■ Assignment
In the listing that follows, the range to quote begins at the line that has "(IHC) histopathology image" and ends after the line that has "is an image"; quote it verbatim and add nothing.

* * * * *

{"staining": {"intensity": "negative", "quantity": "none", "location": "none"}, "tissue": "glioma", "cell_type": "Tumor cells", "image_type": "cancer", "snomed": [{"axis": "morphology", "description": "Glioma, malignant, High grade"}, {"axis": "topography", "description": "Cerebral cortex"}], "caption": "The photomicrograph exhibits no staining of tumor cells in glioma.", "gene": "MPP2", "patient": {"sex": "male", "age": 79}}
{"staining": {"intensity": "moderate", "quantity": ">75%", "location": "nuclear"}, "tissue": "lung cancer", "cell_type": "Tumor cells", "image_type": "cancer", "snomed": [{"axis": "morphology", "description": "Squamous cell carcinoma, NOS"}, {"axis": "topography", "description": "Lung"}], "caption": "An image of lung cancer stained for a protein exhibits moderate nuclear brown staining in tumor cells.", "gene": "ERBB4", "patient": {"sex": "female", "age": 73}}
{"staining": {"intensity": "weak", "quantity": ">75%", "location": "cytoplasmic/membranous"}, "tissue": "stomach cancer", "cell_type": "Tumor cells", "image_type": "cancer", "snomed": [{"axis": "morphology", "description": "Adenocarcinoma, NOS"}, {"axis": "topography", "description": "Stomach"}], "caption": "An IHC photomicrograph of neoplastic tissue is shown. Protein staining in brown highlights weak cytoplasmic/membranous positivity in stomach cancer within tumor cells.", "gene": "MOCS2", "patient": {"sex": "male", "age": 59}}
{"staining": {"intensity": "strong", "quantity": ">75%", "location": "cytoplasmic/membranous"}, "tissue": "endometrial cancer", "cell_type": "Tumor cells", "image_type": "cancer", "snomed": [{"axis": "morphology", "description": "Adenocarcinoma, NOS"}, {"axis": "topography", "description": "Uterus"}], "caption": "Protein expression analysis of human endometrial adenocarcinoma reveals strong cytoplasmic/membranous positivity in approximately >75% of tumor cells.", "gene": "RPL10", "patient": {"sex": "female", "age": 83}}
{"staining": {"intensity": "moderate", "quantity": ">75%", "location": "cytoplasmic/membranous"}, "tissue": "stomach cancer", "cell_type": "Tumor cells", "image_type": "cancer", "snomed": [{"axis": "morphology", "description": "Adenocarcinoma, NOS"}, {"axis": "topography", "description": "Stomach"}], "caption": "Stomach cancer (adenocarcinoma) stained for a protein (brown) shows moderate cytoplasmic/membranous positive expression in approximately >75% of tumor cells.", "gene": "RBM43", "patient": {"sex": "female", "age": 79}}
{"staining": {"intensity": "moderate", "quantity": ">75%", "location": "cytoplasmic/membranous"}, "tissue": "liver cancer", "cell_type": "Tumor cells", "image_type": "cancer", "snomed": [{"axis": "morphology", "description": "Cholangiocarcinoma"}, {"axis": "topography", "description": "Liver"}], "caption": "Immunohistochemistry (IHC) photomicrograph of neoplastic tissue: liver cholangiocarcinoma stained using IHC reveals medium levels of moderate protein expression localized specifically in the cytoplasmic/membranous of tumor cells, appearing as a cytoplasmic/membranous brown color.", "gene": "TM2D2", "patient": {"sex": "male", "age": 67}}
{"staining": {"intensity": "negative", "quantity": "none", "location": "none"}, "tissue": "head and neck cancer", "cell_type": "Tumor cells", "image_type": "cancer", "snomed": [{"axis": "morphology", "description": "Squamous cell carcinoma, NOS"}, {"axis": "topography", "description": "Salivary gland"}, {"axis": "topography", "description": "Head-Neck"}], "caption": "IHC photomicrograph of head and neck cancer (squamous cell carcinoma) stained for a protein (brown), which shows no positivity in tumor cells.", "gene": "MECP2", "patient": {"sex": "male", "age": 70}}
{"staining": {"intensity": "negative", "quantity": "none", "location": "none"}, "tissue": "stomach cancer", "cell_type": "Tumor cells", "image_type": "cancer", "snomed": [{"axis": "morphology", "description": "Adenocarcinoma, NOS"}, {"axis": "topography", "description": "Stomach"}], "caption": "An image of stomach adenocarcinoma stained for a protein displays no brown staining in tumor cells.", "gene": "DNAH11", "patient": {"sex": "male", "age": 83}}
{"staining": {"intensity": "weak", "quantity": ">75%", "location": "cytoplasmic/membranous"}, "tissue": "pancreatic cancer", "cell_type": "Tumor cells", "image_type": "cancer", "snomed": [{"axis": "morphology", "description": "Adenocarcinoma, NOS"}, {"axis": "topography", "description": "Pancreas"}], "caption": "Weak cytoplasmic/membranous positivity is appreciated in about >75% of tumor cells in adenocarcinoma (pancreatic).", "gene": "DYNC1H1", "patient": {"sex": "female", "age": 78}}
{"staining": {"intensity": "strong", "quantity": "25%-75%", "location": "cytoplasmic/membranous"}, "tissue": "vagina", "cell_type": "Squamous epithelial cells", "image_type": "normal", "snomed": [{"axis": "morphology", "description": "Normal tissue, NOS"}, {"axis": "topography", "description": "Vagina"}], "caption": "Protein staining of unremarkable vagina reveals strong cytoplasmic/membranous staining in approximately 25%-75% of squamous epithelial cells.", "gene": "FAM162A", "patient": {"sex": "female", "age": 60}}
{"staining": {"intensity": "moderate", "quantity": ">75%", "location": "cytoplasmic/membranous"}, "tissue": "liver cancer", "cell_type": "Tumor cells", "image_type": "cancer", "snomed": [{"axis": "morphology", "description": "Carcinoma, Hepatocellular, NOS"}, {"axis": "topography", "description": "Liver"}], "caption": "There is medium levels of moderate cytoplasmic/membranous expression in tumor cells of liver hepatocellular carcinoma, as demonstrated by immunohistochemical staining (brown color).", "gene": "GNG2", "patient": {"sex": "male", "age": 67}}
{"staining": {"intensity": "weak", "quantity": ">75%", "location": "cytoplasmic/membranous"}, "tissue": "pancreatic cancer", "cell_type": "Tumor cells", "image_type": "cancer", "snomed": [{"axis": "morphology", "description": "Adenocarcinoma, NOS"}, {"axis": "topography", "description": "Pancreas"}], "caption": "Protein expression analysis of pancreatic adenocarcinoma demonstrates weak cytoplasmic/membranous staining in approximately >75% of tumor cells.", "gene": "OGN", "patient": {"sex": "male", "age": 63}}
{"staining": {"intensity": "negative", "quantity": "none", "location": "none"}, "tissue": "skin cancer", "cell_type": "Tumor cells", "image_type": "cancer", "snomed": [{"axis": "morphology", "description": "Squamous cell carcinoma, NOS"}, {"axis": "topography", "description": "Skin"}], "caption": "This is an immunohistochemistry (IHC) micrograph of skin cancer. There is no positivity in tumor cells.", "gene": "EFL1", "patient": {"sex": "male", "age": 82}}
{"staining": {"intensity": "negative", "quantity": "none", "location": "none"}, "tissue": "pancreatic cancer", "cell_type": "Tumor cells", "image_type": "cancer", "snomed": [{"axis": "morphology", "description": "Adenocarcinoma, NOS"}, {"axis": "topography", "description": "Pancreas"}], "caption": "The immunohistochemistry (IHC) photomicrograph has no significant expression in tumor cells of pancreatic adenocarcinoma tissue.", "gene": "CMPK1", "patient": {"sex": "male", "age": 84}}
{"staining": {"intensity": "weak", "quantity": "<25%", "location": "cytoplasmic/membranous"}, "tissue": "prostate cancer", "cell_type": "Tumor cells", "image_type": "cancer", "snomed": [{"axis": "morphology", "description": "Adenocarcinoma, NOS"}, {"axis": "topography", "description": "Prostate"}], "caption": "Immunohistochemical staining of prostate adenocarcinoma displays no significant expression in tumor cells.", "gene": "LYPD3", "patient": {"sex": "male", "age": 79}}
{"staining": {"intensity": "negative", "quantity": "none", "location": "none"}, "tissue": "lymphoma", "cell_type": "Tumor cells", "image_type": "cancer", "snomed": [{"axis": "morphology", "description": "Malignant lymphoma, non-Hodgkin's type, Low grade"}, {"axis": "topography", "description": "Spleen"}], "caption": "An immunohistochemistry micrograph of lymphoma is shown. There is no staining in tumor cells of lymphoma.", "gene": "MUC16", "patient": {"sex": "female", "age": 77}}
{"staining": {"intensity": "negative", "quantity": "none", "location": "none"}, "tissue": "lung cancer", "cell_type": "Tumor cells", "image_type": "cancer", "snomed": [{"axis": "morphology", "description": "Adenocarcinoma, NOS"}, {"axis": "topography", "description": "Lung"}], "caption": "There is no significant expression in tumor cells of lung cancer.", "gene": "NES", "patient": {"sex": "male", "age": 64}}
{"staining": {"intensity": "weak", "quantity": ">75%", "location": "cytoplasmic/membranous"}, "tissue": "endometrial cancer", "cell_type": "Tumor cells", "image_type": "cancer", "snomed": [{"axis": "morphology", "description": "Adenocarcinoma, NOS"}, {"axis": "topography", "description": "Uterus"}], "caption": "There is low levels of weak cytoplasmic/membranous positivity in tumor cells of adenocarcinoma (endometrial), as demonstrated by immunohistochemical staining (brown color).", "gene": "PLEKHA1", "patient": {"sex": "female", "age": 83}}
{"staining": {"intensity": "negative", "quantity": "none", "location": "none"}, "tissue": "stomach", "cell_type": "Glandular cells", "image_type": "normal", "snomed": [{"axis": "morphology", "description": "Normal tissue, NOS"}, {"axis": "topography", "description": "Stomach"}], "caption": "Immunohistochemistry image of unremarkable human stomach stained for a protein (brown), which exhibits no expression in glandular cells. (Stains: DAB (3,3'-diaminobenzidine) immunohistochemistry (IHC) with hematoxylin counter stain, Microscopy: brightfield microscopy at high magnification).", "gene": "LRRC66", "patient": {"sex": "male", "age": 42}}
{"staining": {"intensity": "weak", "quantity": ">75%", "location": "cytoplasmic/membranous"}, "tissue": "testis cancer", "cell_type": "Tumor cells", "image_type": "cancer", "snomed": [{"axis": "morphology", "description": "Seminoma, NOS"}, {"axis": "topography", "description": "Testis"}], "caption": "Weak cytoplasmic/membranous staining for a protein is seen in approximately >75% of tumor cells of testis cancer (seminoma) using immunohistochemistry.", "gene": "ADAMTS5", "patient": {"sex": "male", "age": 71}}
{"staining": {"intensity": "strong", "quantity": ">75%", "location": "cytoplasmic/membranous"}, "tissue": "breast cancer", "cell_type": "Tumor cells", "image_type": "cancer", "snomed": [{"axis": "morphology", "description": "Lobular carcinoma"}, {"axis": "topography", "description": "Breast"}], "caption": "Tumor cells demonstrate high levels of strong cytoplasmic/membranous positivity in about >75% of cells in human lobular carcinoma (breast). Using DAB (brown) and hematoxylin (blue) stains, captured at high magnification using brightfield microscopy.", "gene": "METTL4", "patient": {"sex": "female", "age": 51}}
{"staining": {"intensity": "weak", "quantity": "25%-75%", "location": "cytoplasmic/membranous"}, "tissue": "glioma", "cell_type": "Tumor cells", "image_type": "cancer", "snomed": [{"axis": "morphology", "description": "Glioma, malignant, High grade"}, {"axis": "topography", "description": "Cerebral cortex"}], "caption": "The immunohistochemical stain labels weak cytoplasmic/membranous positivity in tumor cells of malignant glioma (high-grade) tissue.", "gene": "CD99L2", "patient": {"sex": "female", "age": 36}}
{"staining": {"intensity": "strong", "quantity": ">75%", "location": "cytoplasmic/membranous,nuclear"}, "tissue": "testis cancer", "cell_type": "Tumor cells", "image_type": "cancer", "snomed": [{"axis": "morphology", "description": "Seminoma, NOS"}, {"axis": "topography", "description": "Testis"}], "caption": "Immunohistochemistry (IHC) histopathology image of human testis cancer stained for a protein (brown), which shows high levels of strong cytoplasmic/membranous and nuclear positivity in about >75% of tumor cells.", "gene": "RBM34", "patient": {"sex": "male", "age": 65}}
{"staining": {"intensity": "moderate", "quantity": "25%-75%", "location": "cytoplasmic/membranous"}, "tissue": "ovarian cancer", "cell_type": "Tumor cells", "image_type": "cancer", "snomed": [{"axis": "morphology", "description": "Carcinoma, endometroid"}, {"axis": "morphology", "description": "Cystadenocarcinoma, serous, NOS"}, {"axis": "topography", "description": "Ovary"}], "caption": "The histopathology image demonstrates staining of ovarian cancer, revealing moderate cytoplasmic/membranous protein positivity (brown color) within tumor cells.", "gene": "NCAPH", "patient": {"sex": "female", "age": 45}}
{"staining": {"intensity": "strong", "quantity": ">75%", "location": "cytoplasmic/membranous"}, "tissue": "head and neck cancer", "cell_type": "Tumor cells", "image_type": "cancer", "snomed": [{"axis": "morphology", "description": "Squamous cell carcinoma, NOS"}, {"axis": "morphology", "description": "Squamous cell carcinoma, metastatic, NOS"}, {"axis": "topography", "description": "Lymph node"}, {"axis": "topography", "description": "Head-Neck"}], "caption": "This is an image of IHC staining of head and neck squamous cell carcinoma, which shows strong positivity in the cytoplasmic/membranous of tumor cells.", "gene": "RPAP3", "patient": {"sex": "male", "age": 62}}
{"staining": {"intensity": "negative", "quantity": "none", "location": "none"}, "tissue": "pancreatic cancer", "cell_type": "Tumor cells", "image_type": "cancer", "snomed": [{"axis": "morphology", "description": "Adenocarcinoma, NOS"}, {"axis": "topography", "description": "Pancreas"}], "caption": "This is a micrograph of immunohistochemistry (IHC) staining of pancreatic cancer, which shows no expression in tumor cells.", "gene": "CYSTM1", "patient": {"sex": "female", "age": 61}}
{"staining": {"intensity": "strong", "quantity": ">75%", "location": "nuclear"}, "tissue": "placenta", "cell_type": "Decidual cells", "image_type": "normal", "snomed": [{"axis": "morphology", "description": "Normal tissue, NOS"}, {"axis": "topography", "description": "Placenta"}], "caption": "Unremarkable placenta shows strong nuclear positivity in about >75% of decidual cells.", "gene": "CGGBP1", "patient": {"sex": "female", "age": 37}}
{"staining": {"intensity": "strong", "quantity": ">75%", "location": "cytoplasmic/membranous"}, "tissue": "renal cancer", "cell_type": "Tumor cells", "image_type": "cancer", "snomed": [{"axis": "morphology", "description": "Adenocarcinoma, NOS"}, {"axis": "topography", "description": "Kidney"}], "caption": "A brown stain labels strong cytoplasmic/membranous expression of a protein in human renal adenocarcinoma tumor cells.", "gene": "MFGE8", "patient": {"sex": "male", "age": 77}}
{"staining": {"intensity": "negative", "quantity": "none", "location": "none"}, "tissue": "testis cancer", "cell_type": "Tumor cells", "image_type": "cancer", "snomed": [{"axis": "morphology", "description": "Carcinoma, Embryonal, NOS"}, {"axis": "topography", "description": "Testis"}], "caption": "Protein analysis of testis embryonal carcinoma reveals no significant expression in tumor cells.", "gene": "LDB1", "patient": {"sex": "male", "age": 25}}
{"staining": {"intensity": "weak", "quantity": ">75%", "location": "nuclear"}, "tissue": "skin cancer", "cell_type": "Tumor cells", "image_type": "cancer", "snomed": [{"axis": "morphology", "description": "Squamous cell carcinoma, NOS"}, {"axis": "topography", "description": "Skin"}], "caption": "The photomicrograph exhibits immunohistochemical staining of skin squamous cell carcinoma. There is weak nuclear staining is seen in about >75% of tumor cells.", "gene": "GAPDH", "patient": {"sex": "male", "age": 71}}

* * * * *

■ Exercise solution
{"staining": {"intensity": "strong", "quantity": ">75%", "location": "cytoplasmic/membranous,nuclear"}, "tissue": "testis cancer", "cell_type": "Tumor cells", "image_type": "cancer", "snomed": [{"axis": "morphology", "description": "Seminoma, NOS"}, {"axis": "topography", "description": "Testis"}], "caption": "Immunohistochemistry (IHC) histopathology image of human testis cancer stained for a protein (brown), which shows high levels of strong cytoplasmic/membranous and nuclear positivity in about >75% of tumor cells.", "gene": "RBM34", "patient": {"sex": "male", "age": 65}}
{"staining": {"intensity": "moderate", "quantity": "25%-75%", "location": "cytoplasmic/membranous"}, "tissue": "ovarian cancer", "cell_type": "Tumor cells", "image_type": "cancer", "snomed": [{"axis": "morphology", "description": "Carcinoma, endometroid"}, {"axis": "morphology", "description": "Cystadenocarcinoma, serous, NOS"}, {"axis": "topography", "description": "Ovary"}], "caption": "The histopathology image demonstrates staining of ovarian cancer, revealing moderate cytoplasmic/membranous protein positivity (brown color) within tumor cells.", "gene": "NCAPH", "patient": {"sex": "female", "age": 45}}
{"staining": {"intensity": "strong", "quantity": ">75%", "location": "cytoplasmic/membranous"}, "tissue": "head and neck cancer", "cell_type": "Tumor cells", "image_type": "cancer", "snomed": [{"axis": "morphology", "description": "Squamous cell carcinoma, NOS"}, {"axis": "morphology", "description": "Squamous cell carcinoma, metastatic, NOS"}, {"axis": "topography", "description": "Lymph node"}, {"axis": "topography", "description": "Head-Neck"}], "caption": "This is an image of IHC staining of head and neck squamous cell carcinoma, which shows strong positivity in the cytoplasmic/membranous of tumor cells.", "gene": "RPAP3", "patient": {"sex": "male", "age": 62}}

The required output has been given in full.